The records sit below. Return every line in them that holds the word "Distrito".
=== Section Start ===
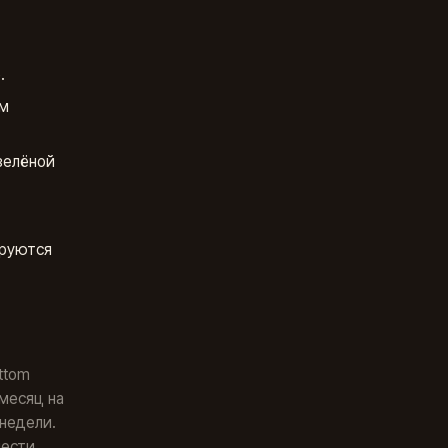
.
ом
зелёной
ируются
ttom
 месяц на
 недели.
нести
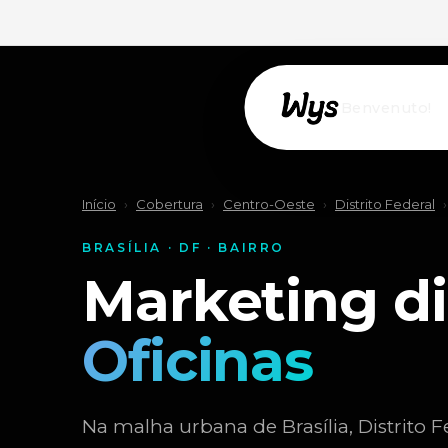
Willkommen!
Início
›
Cobertura
›
Centro-Oeste
›
Distrito Federal
›
BRASÍLIA · DF · BAIRRO
Marketing di
Oficinas
Na malha urbana de Brasília, Distrito Fe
=== Section End ===
#### Exercise result
Distrito Federal
Na malha urbana de Brasília, Distrito Fe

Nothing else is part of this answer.